CHICAGO (CBS) — Chicago teachers began voting Wednesday on whether to authorize a strike, amid contract talks with the Chicago Public Schools, although a possible walkout is still months away.

The Chicago Teachers Union and the district remained far apart on terms for a new contract, despite more than a year of talks.

State law requires 75 percent of all CTU members to authorize a strike before teachers can walk out.

Union officials believe a yes vote would strengthen their bargaining position with the Emanuel administration.

“We need to have a way to convince the district and the mayor, ultimately, that things are serious, and it’s time to start negotiating seriously,” CTU Vice President Jesse Sharkey said. “At this point, negotiations are stuck going nowhere. We’re talking in circles. Teachers are frustrated about the lack of progress. They’re frustrated about the cuts that are being threatened. They’re frustrated about the violence that’s spilling over from the neighborhoods into the schools. So there’s anger, and we need some solutions at the bargaining table.”
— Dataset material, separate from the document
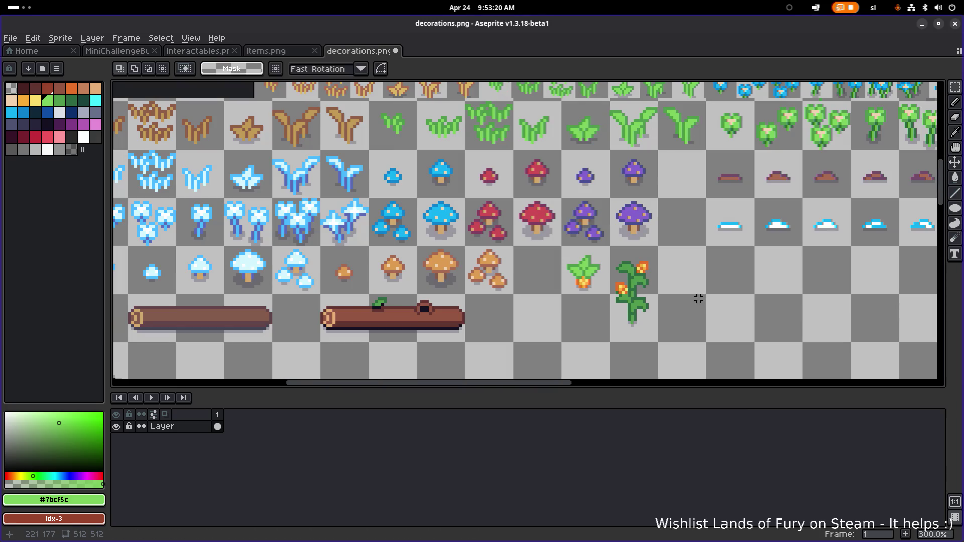
scroll(698, 298, down, 1)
Nicole Hand, an English teacher at Lindblom Academy, voted this morning in favor of a strike.

“Nobody wants to go on strike,” she said. “We want to be in our classrooms with our students but we’re fighting for student education.”
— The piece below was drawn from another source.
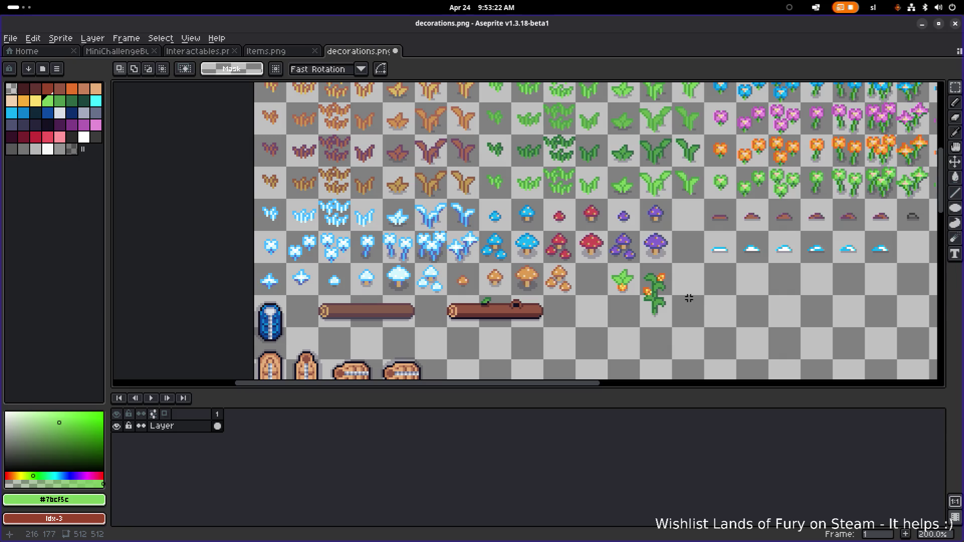
scroll(680, 301, up, 1)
Hundreds of Lindbloom students showed their support by walking out of school today. They were also protesting the school board proposal to layoff some 5,000 teachers to fill a $480 million shortfall from the state.

Students had hoped to personally deliver their message to CEO Forrest Claypool, who had an event in the building, but he managed to slip through a side door and avoid the crowd.

“We’ve seen this throughout the system,” Claypool said. “Students are organizing to fight for their schools, to fight for fair funding, for equal funding.”

Claypool went on to reiterate the need for state lawmakers to provide equal funding for Chicago schools and accused the union of not joining the fight.

“They’re basically talking about a strike instead of a solution,” he said.

Union leaders say 90 percent of the teachers voted today. They expect the rest to cast their ballots tomorrow.

Even if CTU approves a strike during the three-day voting period the union’s 27,000 teachers wouldn’t be able to walk off the job until a state-mandated “fact-finding” process is completed.

That would take 105 days, and officials with the Chicago Public Schools have said it should not begin until early February, when significant layoffs could begin without more revenue from the state.

CPS is facing a budget shortfall of nearly half a billion dollars.

If teachers ultimately decide to walk out, classes would be canceled for more than 400,000 children at more than 600 schools.